Sur la place de la République, le 8 mars, à 15 h 40 © MG Sur la place de la République, le 8 mars, à 15 h 40 © MG

L’employeur réplique que ce congé exceptionnel, accordé dans le cadre d’un accord collectif d’entreprise, a pour objet de « permettre aux femmes de participer aux nombreuses manifestations organisées ce jour-là pour revendiquer une égalité qui n’est pas encore réelle dans notre pays ». La ST2N obtient gain de cause en première instance à Nice, puis devant la cour d’appel d’Aix en Provence, et la Cour de Cassation vient donc à son tour de lui donner raison dans un arrêt qu’elle qualifie elle-même d’« important », rendu en formation plénière, et auquel elle a voulu donner une diffusion maximale.

Dans une note explicative publiée sur son site Internet, la Cour explique que l’article L. 1142-4 du code du travail permet l’adoption de « mesures temporaires prises au seul bénéfice des femmes visant à établir l’égalité des chances entre les femmes et les hommes, en particulier en remédiant aux inégalités de fait qui affectent les chances des femmes ». La Cour s’appuie aussi sur l’article 157 du traité sur le fonctionnement de l’Union européenne : « Pour assurer concrètement une pleine égalité entre hommes et femmes dans la vie professionnelle, le principe de l’égalité de traitement n’empêche pas un État membre de maintenir ou d’adopter des mesures prévoyant des avantages spécifiques destinés à faciliter l’exercice d’une activité professionnelle par le sexe sous-représenté ou à prévenir ou compenser des désavantages dans la carrière professionnelle»

Pour la Cour de cassation, « les manifestations de quelque forme qu’elles soient, le 8 mars, permettent de susciter une réflexion sur la situation spécifique des femmes au travail et sur les moyens de l’améliorer ». La mesure serait donc légitime.

La société ST2N a géré le service des transports collectifs de la métropole Nice-Côte d'Azur jusqu'au 31 août 2013 © DR La société ST2N a géré le service des transports collectifs de la métropole Nice-Côte d'Azur jusqu'au 31 août 2013 © DR

Le raisonnement a surpris jusqu’à l’avocate de la société ST2N, Emmanuelle Sapène, « très heureuse », mais qui n’en revient pas d’avoir gagné. « Mais si la justice européenne est saisie, ça risque de ne pas passer.

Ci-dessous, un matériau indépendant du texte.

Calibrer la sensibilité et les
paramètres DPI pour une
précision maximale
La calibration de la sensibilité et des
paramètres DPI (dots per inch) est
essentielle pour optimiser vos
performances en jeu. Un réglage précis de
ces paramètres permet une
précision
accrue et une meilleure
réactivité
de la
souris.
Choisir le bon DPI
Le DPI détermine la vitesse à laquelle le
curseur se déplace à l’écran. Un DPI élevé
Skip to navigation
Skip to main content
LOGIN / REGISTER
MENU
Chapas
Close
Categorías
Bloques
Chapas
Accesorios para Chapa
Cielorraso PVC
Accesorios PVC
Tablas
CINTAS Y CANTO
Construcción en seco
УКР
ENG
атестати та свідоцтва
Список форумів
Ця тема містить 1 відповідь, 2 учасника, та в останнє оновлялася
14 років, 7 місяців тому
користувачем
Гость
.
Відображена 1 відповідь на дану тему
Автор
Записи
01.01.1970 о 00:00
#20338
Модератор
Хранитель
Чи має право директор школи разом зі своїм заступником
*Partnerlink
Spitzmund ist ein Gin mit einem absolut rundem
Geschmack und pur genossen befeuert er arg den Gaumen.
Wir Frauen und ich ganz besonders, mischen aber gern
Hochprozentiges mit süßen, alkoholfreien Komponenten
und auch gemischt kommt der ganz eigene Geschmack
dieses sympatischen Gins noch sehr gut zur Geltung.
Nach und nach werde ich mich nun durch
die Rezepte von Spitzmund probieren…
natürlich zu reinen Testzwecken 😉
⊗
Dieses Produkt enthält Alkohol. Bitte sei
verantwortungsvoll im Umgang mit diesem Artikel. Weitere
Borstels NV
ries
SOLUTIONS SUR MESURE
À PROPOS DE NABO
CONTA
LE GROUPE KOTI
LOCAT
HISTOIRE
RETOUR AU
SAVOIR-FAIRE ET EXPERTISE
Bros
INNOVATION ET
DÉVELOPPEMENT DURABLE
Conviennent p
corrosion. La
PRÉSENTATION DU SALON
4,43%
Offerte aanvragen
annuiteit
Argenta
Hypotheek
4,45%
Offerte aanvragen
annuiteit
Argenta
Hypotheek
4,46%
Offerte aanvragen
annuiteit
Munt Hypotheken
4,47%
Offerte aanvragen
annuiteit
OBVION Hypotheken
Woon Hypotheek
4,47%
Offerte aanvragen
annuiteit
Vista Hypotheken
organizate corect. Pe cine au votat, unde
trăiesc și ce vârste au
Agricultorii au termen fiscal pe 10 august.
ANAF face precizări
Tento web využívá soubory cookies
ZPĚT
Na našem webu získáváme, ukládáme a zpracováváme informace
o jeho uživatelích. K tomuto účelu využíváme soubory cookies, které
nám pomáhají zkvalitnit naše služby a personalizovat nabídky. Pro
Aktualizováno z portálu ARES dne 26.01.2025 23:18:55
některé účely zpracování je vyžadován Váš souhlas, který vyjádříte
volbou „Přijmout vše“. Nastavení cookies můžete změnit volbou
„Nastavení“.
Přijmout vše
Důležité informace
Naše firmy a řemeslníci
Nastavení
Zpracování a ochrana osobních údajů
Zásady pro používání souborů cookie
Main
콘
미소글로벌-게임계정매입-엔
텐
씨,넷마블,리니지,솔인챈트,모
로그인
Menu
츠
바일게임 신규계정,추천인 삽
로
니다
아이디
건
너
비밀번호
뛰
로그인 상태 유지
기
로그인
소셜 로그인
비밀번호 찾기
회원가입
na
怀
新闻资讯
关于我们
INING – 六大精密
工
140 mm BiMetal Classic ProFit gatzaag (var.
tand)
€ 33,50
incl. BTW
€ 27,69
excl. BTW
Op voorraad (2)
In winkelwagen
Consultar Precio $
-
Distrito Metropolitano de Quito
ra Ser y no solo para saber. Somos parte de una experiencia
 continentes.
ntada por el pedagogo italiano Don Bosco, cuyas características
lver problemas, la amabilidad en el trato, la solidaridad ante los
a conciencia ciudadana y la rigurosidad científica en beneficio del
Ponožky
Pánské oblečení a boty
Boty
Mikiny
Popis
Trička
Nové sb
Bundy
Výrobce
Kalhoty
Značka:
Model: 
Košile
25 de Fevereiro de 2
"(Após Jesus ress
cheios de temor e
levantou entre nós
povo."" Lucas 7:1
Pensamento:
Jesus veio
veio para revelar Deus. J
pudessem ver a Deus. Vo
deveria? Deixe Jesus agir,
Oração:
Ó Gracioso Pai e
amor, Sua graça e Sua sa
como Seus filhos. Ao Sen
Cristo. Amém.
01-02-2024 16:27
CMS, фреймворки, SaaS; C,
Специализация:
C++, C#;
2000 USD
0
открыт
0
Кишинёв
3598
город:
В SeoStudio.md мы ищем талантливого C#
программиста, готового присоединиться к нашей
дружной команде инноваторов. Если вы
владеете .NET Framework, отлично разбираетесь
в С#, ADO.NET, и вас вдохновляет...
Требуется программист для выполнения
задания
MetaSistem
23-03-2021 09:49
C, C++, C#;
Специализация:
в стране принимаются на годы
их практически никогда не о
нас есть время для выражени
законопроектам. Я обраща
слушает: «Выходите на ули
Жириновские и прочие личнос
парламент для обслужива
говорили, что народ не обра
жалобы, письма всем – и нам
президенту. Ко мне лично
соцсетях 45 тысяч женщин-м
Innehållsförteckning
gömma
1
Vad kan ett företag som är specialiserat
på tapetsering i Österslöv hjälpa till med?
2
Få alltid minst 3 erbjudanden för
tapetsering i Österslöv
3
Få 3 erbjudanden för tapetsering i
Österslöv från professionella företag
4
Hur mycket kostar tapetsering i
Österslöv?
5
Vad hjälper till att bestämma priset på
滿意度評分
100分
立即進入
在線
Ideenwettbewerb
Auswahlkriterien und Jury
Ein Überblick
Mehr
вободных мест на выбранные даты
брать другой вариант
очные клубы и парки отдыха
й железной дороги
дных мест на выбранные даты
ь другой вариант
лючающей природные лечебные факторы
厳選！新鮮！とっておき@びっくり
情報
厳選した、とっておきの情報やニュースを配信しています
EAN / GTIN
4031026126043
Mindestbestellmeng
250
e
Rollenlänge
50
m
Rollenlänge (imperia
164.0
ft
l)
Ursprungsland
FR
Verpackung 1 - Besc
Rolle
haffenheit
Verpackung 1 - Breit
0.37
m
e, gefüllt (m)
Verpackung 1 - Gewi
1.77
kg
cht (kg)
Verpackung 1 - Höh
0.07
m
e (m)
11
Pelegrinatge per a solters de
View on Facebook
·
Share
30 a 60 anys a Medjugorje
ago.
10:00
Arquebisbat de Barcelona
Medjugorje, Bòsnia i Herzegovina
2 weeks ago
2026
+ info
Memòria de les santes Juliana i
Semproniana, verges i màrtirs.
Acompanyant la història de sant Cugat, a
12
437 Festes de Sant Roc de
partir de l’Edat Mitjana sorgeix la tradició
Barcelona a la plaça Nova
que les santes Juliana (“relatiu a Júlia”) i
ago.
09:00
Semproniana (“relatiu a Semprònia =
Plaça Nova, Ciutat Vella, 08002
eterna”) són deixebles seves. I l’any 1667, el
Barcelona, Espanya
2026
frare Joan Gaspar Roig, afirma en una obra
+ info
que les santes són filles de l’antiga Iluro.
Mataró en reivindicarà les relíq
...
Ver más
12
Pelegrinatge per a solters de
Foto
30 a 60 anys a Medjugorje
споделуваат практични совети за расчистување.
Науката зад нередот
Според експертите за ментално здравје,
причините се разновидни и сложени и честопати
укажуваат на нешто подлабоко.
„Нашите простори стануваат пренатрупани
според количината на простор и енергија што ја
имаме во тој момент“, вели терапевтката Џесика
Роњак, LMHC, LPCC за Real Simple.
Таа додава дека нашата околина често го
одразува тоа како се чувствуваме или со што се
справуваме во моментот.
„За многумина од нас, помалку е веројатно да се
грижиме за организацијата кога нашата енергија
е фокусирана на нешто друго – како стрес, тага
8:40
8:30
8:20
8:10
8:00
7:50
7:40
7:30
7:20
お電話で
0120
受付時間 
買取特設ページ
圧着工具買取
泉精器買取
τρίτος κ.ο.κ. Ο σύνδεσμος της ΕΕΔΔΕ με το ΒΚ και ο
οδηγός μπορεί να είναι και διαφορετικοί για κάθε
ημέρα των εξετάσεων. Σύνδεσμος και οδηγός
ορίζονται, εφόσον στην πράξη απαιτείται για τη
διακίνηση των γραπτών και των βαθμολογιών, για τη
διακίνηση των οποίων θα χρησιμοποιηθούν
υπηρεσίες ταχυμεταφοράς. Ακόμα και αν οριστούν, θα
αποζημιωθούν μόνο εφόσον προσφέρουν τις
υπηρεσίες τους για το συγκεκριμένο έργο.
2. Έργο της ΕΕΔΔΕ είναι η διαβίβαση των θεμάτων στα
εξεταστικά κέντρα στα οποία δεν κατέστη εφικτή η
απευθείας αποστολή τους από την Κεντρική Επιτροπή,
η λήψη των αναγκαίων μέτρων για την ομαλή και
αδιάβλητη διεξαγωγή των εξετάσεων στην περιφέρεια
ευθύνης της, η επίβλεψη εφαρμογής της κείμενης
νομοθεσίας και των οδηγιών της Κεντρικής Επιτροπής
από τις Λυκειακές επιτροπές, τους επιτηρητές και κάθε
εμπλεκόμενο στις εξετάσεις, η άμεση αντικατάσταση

J’avais prévenu mon client qu’on risquait de perdre car, franchement, je ne vois pas en quoi l’octroi d’une demi-journée fait avancer le combat pour l’égalité hommes/femmes. »

L’avocate évoque un « arrêt d’opportunité », d’autant plus surprenant que l’avocat général de la Cour s’était prononcé pour la Cassation. « On peut dire que c’est un arrêt politique, idéologique, symbolique, parce que juridiquement, c’est pour le moins fragile. La Cour envoie un signal aux employeurs et insiste sur la vigilance à observer dans ce domaine. Est-ce que la Cour a pensé qu’un rejet serait perçu comme un mauvais signal ? C’est couillu d’avoir fait un truc pareil. »

N’y a-t-il pas mieux à faire dans cette entreprise où très peu de femmes travaillent, en termes de salaires, d’évolution de carrière, de plafond de verre… ? Impossible à savoir en l’état, puisque les arrêts rendus par la cour d’appel et par la Cour de cassation ne disent rien à ces sujets. C’est dans l’absolu que la décision est rendue, sans se référer à des éléments objectifs et précis. Sans que l’on sache si la mesure est proportionnée à l’objectif visé.